Да! В ярко освещенном круге стояла покойница… Хорошенькая какой-то кукольной красотой: среднего роста, очень женственно-хрупкая; круглое, с мелкими чертами лицо, обрамленное светлыми кудряшками; чуть вздернутый носик; красивый изгиб рта. На ней был сарафан с круглым вырезом и блузка в каких-то цветочках, с открытой шеей и короткими пышными рукавами (я никогда не замечаю, кто и как одет, но на этот раз я была точно загипнотизирована, и все эти подробности отпечатались, как на светочувствительной бумаге). Больше всего запомнилось мне, что руки ее были заложены за спину, а глаза закрыты. Но я чувствовала, что сквозь веки она видит меня…

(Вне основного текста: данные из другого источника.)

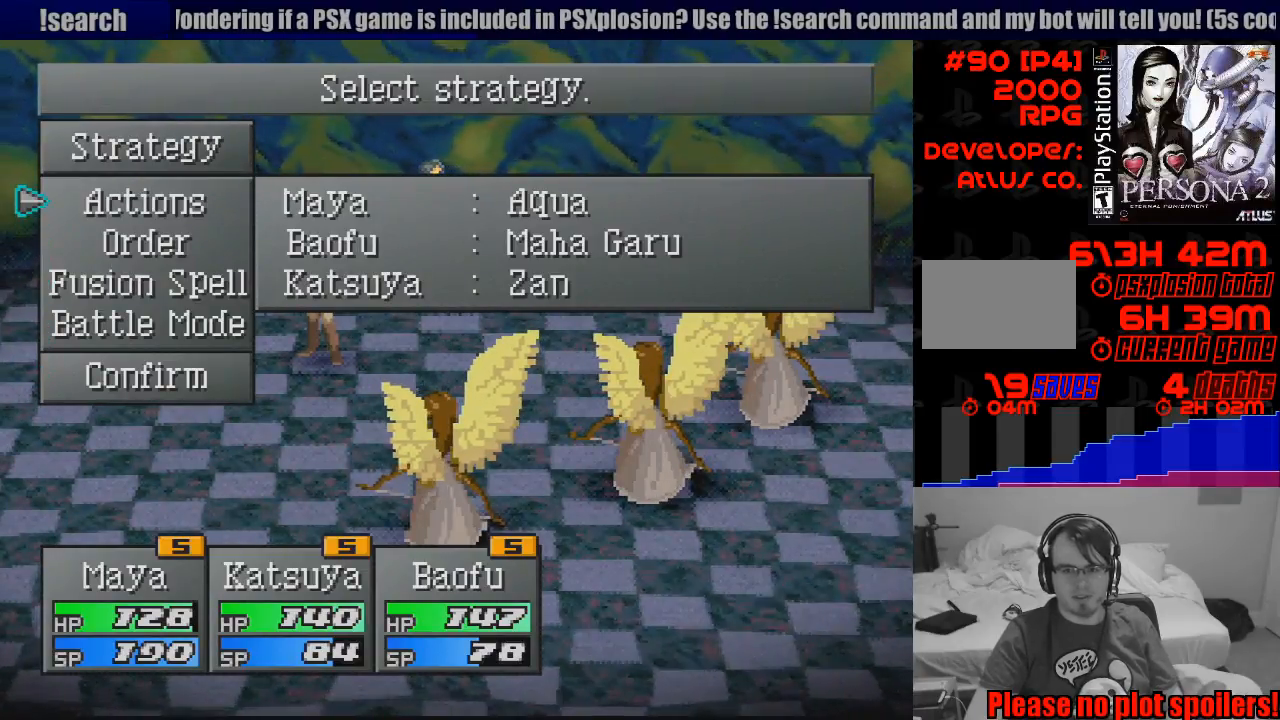
{"buttons": [], "events": [[200, "DPAD_DOWN", "down"], [283, "DPAD_DOWN", "up"], [417, "DPAD_DOWN", "down"], [483, "DPAD_DOWN", "up"]]}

Сколько времени покойница смотрела на меня закрытыми глазами, я не знаю. Но вот она пошевелилась и, не открывая глаз, отделилась от стены и направилась в мою сторону. Я напрягла все свои силы, но оцепенение было полным — я не могла даже мигнуть.
Вот она близко… Вот — рядом! Губы складываются, как для поцелуя, она поднимается на носки… Ее лицо с закрытыми глазами придвигается вплотную, холодные губы касаются моей левой щеки. Холодное, такое холодное прикосновение, что я его ощутила как ожог.

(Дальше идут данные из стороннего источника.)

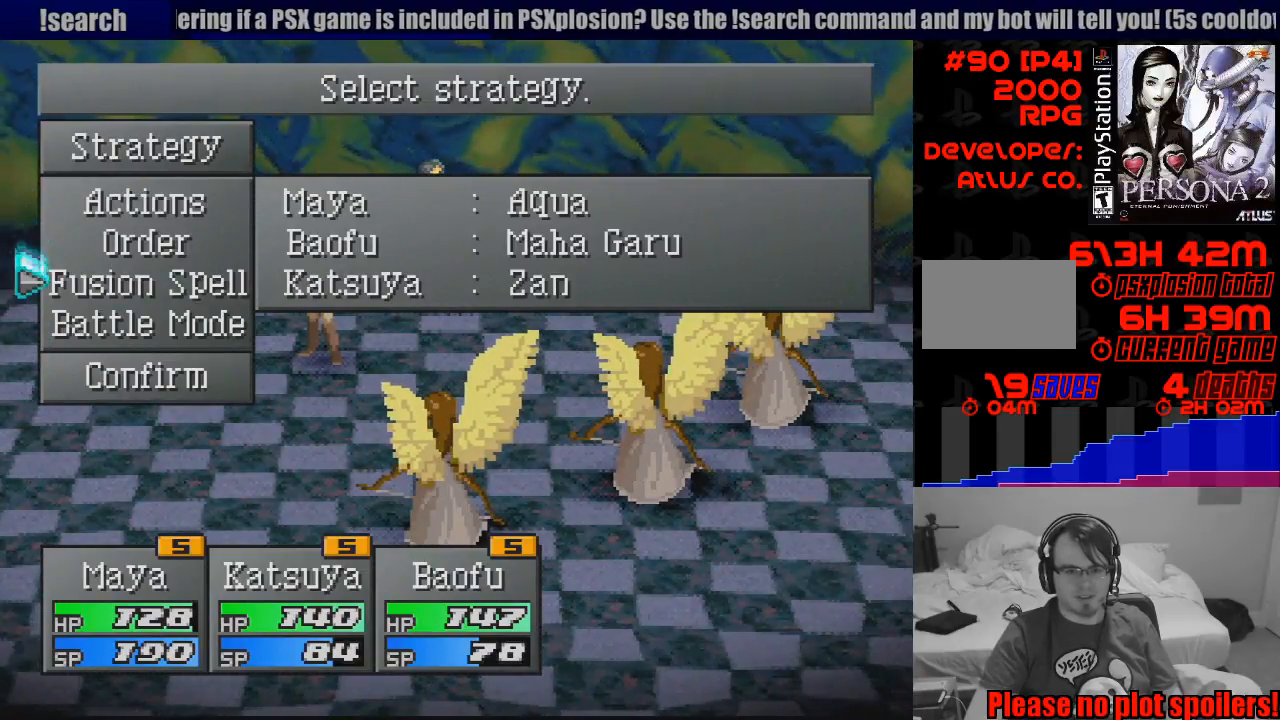
{"buttons": [], "events": [[67, "DPAD_DOWN", "down"], [183, "DPAD_DOWN", "up"], [367, "DPAD_DOWN", "down"], [433, "DPAD_DOWN", "up"]]}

Я вздрогнула. Круг света метнулся по стене. Я была одна. Меня била дрожь, сердце колотилось где-то в горле. Рука судорожно сжимала черенок лопаты. Глухо рокотали, изредка поскрипывая, ролики транспортера, мимо меня по ленте проплывала, тускло поблескивая, река угля. Свисток взрывника (три продолжительных свистка — сигнал отбоя) вернул меня к действительности. Отпалка закончена, надо возвращаться в забой.
Стряхнув с себя наваждение, я зашагала к своему забою. Мне все это почудилось… Вернее, я уснула, и все это мне приснилось… Понятно, мне нездоровится. Наверное, жар, и это был горячечный сон… Уснуть стоя можно. Но почему я, уснув, не уронила из рук лопату?! Напротив, я так сжимала черенок лопаты, что руку до боли свела судорога.
3
Неглубокая лужа. — Прим. автора.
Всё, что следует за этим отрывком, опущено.